Shares of Nordstrom (JWN 0.68%) climbed 9.4% on Tuesday amid reports that the department store chain is exploring options to go private.

Reaching out to private equity firms

According to "people familiar with the matter" speaking with Reuters earlier today, Nordstrom's founding family has engaged investment banks Morgan Stanley and Centerview Partners to reach out to private equity firms to gauge their interest in a potential deal.

The timing of the news is no coincidence; Nordstrom shares dropped hard earlier this month after the company issued disappointing guidance that overshadowed slightly stronger-than-expected fiscal fourth-quarter results. Management warned that revenue could decline as much as 2% (the bottom end of its guidance range) in fiscal 2024.

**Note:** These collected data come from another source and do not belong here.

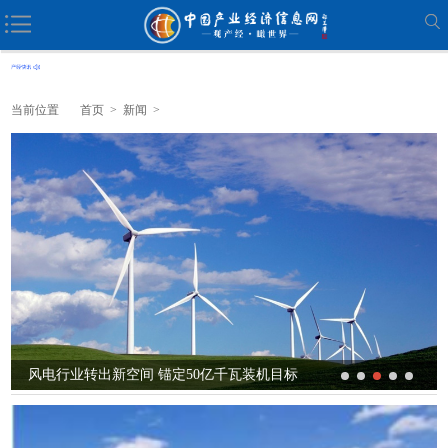
当前位置
首页
>
新闻
>
透视中国经济“三季报”释放的重要信号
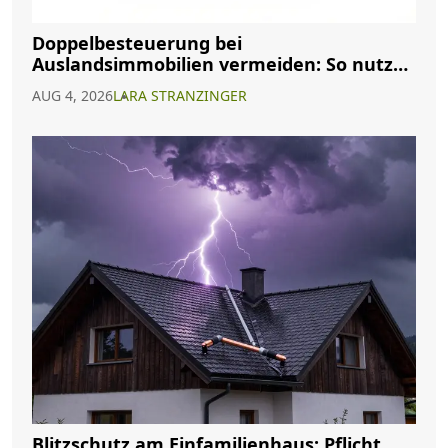
Doppelbesteuerung bei
Auslandsimmobilien vermeiden: So nutzen
Sie Abkommen richtig
AUG 4, 2026
LARA STRANZINGER
Blitzschutz am Einfamilienhaus: Pflicht,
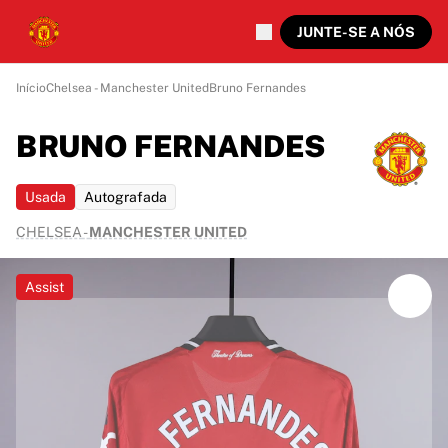
JUNTE-SE A NÓS
Início
Chelsea - Manchester United
Bruno Fernandes
BRUNO FERNANDES
Usada
Autografada
CHELSEA
-
MANCHESTER UNITED
Assist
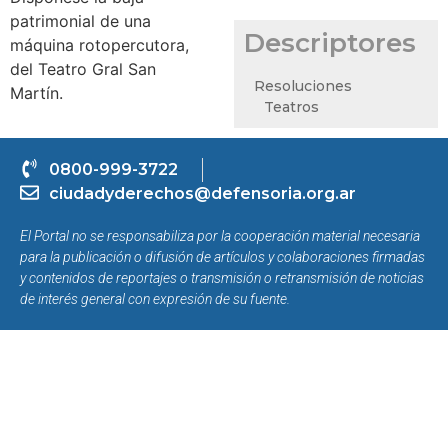
patrimonial de una
Descriptores
máquina rotopercutora,
del Teatro Gral San
Resoluciones
Martín.
Teatros
0800-999-3722
ciudadyderechos@defensoria.org.ar
El Portal no se responsabiliza por la cooperación material necesaria
para la publicación o difusión de artículos y colaboraciones firmadas
y contenidos de reportajes o transmisión o retransmisión de noticias
de interés general con expresión de su fuente.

CEO Erik Nordstrom said at that time, "We're laser-focused on efforts we know will drive growth and profitability across the business over the next few years, including new Rack store openings, Nordstrom digital growth, and increasing comp-store sales."

There are no guarantees that Nordstrom's efforts will result in a successful deal to go private. The company previously made multiple unsuccessful attempts to go private back in 2018, which it abandoned after potential lenders demanded extraordinarily high interest rates to support the move.

Nonetheless, it's hardly surprising to see shares rising today given the allure of a potentially juicy premium to go private.